McKay had gotten control of the knife just as the other marines reached him. A marine had passed a field dressing to McKay, who calmly and efficiently wrapped his arm.

The whole thing had taken seconds.

Zelenka was helped to his feet by McKay who said something that sound like infirmary, indicating his arm and had turned and walked away. Zelenka had blindly followed.

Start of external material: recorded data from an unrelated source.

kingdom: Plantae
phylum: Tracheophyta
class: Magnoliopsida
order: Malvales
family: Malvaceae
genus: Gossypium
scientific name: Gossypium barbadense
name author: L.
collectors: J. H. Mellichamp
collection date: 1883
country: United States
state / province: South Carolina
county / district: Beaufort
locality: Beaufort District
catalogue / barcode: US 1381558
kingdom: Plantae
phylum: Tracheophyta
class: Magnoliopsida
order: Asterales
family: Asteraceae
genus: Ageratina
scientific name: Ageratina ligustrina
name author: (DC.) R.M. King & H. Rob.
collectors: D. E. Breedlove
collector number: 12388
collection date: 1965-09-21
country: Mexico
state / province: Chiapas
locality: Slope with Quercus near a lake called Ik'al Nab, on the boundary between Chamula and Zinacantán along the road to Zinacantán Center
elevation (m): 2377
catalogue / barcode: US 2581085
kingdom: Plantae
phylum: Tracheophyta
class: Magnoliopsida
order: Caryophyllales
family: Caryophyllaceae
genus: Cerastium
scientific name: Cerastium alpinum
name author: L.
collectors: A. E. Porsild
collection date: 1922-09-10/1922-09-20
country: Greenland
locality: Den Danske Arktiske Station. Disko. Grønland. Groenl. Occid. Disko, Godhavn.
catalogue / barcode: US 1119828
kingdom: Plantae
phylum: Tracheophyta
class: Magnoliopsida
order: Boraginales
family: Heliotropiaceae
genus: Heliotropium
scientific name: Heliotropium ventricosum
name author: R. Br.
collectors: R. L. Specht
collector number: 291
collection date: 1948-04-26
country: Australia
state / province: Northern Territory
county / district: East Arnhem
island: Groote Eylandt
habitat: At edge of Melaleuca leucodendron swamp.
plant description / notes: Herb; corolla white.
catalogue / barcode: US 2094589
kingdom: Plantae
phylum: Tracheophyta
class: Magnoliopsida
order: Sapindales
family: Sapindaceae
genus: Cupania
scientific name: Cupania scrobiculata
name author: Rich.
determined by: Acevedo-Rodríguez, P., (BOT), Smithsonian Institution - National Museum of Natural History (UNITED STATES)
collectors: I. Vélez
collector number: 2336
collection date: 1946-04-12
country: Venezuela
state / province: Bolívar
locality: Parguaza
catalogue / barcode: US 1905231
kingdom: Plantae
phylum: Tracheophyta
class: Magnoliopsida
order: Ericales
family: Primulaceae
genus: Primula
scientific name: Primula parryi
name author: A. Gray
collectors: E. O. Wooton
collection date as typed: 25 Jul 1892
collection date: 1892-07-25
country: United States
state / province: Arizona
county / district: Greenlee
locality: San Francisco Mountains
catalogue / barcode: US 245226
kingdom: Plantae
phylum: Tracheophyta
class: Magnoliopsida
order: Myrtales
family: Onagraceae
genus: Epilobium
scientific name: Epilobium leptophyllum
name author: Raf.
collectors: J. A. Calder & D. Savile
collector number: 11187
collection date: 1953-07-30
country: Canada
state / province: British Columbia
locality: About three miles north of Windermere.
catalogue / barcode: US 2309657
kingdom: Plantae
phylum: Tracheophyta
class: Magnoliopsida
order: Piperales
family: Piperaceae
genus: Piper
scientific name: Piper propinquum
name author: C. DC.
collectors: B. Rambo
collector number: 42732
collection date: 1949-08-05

Dr Keller had looked at the wound, deep but nothing too serious and had started to cleanse and stitch it. McKay asking after the marine and then telling Keller what had happened, straightforward, no boasting, just the unblemished truth.

Zelenka had just stared. Stared at the wound, stared at McKay. His brain couldn't comprehend the information it was receiving.

It wasn't that McKay had saved the day; he had a habit of doing that. Or that he had put himself in danger to save another, he had a habit of doing that as well. It was the attitude, the laughing, the joking, the making conversation as your arm was stitched up without a word of complaint. Zelenka's mind raced, doppelganger? Alien infestation? Robot? The man that stood in front of him was a copy, it had no depth. It was pale in comparison to the original. It existed, it did not live.

Zelenka blinked, focusing on McKay.

"I miss you Rodney," he whispered.

"Radek, I'm right in front of you," McKay smiled, before frowning again as Radek felt his legs give out and McKay grabbing him, easing him to the floor, calling back the doctor.

"Concussion" he heard Keller say.

He grabbed a fist full of McKay's jacket. "You're not the real McKay," he said, before blacking out.

He missed the look of utter wretchedness on McKay's face.